### TEXT SEGMENT

Is it fair to say that based on that, I would say the benefit of the doubt would be given to the practice of vaccine. And even with the new technology, anybody who’d want to exercise some sort of questioning or critical thinking would have a very big case to put in order to raise the awareness and say, “Are you sure that in this particular case, this approach is the appropriate approach?”
Dr. Justin Chin
Yeah, how to comment on that is I think that there is a status quo, and if you have to challenge that in any way, in any field, it becomes difficult, and it becomes challenging. But the best way to do that is to have people express their opinions, present their data or their claims. So science is about falsifiable claims, right? So somebody makes a claim that’s falsifiable. And it holds true until such time as somebody else can come along and falsify that in a way and say, “No, I’ve got evidence, and it’s this.” And if they’re wrong and it’s not actually falsifying it, then you discard it and you keep going on. But if something else comes along, it’s different. Like, if you lived thousands of years ago and you thought that you had a different model of the way the solar system worked, but then somebody comes in and provides some other evidence, you change your mind, right? You can’t just say, “Well, the status quo is everybody believes in this, so we’re just going to exclude people from continuing.” It’s not the way to advance progress in my opinion.
Thank you very much.
I believe we’re finished. Thank you very much, Dr. Chin, for attending today and telling us your professional opinions and views. And thank you very much.
Final Review and Approval: Anna Cairns, August 30, 2023.
The evidence offered in this transcript is a true and faithful record of witness testimony given during the National Citizens Inquiry (NCI) hearings. The transcript was prepared by members of a team of volunteers using an “intelligent verbatim” transcription method.
For further information on the transcription process, method, and team, see the NCI website: https://nationalcitizensinquiry.ca/about-these-transcripts/
- Holds a BSc, a medical degree, and a five-year specialty with the Royal College of Physicians and Surgeons of Canada in emergency medicine.

### INFORMATION SHOWN
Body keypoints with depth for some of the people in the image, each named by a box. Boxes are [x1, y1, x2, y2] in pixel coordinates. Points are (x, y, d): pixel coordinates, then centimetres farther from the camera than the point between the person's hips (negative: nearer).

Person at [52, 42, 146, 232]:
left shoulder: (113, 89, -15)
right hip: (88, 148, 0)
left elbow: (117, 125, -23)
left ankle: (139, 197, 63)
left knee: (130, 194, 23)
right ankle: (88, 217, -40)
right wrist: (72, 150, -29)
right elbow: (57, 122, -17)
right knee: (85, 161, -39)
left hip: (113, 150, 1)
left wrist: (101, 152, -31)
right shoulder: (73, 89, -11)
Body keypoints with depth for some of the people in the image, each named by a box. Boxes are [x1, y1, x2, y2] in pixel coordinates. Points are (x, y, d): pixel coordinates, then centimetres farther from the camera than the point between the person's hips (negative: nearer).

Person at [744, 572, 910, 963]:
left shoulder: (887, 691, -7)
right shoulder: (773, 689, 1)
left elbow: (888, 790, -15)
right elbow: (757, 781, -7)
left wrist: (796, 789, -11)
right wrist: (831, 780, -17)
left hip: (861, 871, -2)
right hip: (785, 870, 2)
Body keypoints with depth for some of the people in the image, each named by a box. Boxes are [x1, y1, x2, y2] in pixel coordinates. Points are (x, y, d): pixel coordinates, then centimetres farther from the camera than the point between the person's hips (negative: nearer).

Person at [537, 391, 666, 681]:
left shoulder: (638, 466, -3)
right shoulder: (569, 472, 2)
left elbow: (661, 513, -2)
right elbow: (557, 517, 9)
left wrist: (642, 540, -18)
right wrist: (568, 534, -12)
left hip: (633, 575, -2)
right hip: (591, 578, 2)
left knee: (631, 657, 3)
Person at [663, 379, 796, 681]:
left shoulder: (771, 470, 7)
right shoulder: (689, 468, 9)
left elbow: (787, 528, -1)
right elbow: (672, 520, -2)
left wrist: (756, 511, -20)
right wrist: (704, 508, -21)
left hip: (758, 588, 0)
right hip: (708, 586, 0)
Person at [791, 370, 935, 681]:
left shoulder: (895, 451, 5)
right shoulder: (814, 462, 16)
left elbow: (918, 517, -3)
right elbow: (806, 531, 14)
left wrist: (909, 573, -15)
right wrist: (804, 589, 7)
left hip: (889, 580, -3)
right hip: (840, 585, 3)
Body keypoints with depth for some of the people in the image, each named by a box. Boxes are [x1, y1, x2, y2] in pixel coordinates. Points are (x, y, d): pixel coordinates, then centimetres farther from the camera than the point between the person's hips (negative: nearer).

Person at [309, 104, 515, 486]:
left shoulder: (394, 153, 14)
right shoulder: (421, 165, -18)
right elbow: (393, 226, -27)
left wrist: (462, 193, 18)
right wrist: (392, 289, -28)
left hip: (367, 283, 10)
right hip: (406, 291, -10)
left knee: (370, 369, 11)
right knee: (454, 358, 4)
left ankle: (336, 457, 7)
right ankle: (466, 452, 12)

### WHAT THIS EXERCISE ASKS
1. Based on the hearing transcript above the entries, does each statement agree with the text? Answer yes or no and quote the deciding words. (a) The transcript was prepared by paid professional transcribers. (b) Dr. Chin states that science is about falsifiable claims. (c) The final review and approval is dated August 30, 2023.
2. Please write what comes next in the hearing transcript above the entries, picking up after its last line, which begins "Holds a BSc, a medical degree".

### ANSWERS FOR THE EXERCISE
1.
(a) No: "The transcript was prepared by members of a team of volunteers using an “intelligent verbatim” transcription method."
(b) Yes: "So science is about falsifiable claims, right?"
(c) Yes: "Final Review and Approval: Anna Cairns, August 30, 2023."

2.
- Masters degree in disaster medicine training.
- Worked full-time in emergency medicine for almost a decade.
- Was a response coordinator for an NGO [Non-Government Organization] disaster relief organization:
- Helped coordinate responses to Nepal after the earthquakes, to Haiti after disasters three times, Pakistan after floods, and the Philippines after Typhoon Haiyan.
Early in the COVID scare Dr. Chin, who has a masters degree in disaster medicine training, was actively preparing and learning as much as he could to be ready at home and at work for whatever danger was to come. He initially felt the fear, however over time, because of what he was observing in the hospital, his position changed. The more Dr. Chin learned, the more he questioned. Then he was fired for his opinions, even to the point of receiving physical threats from colleagues and attacks from the media. He was eventually reinstated after an appeals process.
Adverse event reporting was important to Dr. Chin as he had first-hand evidence that the vaccines were not safe and effective however, it was an ongoing battle in the hospital to get doctors to admit to patient’s injuries from the shots. Dr. Chin talks about the harms to children because of masks and mandates, the false sense of consensus because of censorship and attacks, slander and mischaracterization.